The Red Badge of Courage
How we cite our quotes:
Thoughts of his comrades came to him. The brittle blue line had withstood the blows and won. He grew bitter over it. It seemed that the blind ignorance and stupidity of those little pieces had betrayed him. He had been overturned and crushed by their lack of sense in holding the position, when intelligent deliberation would have convinced them that it was impossible. He, the enlightened man who looks afar in the dark, had fled because of his superior perceptions and knowledge. He felt a great anger against his comrades. He knew it could be proved that they had been fools (7.3).
Henry rationalizes his desertion, which means we’re seeing more mental cowardice. Remember, Henry’s journey isn’t about running from battle and then fighting in battle; it’s about the mental growth he undergoes. He finds courage through his mindset, which then dictates his actions.
At times he regarded the wounded soldiers in an envious way. He conceived persons with torn bodies to be peculiarly happy. He wished that he, too, had a wound, a red badge of courage (9.3).

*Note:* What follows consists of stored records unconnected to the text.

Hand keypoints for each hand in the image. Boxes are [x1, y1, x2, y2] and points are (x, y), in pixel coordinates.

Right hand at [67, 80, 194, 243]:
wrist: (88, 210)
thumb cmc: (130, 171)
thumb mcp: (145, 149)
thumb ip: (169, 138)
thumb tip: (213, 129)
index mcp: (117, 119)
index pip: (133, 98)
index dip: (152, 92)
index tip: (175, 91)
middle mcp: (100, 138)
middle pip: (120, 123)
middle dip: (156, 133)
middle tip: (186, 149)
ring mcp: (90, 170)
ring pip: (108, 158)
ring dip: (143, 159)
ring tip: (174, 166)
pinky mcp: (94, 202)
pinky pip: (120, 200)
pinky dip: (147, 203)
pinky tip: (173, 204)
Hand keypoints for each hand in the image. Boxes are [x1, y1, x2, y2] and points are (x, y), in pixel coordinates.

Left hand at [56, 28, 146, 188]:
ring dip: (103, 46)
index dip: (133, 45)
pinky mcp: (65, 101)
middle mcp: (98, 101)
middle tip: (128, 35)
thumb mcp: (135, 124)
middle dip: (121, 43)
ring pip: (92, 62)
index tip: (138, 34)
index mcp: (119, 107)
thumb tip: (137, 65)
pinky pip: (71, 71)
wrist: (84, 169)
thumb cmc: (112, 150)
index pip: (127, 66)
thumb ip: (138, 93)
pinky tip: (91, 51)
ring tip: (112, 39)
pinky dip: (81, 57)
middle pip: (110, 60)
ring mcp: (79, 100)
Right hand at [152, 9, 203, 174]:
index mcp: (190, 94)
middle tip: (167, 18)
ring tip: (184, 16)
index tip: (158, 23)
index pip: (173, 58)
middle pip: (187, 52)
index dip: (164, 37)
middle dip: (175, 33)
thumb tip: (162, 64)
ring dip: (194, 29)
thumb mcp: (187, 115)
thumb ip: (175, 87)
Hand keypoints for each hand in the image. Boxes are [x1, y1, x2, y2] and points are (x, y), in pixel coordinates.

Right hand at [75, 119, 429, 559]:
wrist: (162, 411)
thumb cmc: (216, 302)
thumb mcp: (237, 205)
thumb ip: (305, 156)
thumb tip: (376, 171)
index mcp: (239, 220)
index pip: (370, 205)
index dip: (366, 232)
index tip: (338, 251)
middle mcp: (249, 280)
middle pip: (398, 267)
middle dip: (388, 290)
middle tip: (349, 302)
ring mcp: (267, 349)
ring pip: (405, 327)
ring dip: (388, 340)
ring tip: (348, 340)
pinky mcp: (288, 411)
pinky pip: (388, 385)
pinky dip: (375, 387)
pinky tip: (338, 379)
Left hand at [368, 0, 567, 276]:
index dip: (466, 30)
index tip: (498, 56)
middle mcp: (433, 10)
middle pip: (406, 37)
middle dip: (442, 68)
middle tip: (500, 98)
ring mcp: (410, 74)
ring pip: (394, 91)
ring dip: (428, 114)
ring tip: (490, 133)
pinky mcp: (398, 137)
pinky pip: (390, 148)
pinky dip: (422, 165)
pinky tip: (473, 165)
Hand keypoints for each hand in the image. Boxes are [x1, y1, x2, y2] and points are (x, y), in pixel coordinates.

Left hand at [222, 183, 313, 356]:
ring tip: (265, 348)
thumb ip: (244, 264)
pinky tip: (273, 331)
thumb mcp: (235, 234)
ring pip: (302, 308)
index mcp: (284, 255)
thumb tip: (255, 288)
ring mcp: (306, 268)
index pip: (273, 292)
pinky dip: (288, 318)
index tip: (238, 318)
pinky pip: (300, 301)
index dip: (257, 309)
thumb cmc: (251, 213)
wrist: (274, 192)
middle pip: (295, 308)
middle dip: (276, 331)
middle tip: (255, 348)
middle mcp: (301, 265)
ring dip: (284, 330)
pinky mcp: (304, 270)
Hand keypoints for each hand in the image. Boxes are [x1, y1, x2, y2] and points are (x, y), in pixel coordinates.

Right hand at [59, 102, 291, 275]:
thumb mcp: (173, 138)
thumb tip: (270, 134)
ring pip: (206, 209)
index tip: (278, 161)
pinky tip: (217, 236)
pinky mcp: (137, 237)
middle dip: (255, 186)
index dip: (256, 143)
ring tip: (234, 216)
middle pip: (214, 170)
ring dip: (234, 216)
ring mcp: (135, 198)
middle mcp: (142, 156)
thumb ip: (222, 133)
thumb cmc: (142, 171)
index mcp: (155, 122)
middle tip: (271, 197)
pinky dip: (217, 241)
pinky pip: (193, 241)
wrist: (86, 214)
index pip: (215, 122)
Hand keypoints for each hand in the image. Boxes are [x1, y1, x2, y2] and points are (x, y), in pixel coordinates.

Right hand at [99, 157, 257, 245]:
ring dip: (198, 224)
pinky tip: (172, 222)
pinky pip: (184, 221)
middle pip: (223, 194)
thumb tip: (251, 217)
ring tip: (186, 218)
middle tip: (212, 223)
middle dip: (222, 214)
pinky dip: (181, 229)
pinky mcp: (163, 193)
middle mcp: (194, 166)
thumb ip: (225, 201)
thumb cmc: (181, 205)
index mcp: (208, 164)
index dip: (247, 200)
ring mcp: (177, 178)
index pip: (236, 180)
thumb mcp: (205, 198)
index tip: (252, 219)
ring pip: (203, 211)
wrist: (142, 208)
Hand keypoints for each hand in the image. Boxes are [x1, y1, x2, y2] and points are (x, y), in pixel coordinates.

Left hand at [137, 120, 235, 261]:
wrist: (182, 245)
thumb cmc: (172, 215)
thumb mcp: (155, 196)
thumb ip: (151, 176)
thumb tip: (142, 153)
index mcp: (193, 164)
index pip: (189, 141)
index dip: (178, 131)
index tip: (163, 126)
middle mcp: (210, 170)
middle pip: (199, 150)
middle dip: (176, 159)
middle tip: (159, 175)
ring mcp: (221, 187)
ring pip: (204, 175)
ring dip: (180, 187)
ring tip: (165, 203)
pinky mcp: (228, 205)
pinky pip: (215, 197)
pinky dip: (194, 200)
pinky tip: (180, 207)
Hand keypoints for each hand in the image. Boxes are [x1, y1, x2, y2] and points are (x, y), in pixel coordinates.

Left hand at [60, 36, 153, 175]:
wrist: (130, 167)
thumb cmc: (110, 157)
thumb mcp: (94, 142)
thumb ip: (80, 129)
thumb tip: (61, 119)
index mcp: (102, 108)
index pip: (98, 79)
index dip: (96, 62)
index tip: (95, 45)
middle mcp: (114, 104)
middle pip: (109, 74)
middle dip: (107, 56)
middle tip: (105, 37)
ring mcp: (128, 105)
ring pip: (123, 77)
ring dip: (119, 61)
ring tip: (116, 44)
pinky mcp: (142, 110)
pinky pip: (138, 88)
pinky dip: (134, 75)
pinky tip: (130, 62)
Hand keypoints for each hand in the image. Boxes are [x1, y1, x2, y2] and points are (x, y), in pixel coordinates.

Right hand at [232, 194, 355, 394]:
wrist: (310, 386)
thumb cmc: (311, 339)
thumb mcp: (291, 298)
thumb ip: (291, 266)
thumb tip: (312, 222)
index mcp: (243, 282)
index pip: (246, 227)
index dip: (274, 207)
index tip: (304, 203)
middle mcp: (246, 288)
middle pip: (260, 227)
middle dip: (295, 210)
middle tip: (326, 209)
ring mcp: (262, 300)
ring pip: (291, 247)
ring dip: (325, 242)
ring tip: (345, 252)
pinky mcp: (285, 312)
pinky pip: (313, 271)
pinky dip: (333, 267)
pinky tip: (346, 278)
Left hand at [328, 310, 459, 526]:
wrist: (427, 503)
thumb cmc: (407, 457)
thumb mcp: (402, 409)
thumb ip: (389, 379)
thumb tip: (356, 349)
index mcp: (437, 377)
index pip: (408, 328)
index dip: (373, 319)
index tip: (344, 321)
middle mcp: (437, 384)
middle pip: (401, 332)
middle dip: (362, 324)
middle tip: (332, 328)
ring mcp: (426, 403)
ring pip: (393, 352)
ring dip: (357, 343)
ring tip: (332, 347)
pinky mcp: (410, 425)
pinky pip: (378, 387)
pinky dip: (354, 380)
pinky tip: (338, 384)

It’s ironic that Henry’s first injury is the result of a fight with another Union soldier, driven by fear and miscommunication rather than valor.
He wondered what those men had eaten that they could be in such haste to force their way to grim chances of death. As he watched his envy grew until he thought that he wished to change lives with one of them. He would have liked to have used a tremendous force, he said, throw off himself and become a better. Swift pictures of himself, apart, yet in himself, came to him--a blue desperate figure leading lurid charges with one knee forward and a broken blade high--a blue, determined figure standing before a crimson and steel assault, getting calmly killed on a high place before the eyes of all. He thought of the magnificent pathos of his dead body (11.9).
Henry’s death wish represents the true desperation in his own abilities and courage.